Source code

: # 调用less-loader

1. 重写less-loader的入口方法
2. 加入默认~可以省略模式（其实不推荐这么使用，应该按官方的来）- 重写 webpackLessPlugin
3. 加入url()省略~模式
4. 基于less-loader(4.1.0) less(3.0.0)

★ ★ ★

#### [EXERCISE AIM]
Using the listing above, print the line containing "1. 重写less-loader的入口方法" and every line after it exactly, up to and including the last.

#### [ANSWER TO THE PROBLEM]
1. 重写less-loader的入口方法
2. 加入默认~可以省略模式（其实不推荐这么使用，应该按官方的来）- 重写 webpackLessPlugin
3. 加入url()省略~模式
4. 基于less-loader(4.1.0) less(3.0.0)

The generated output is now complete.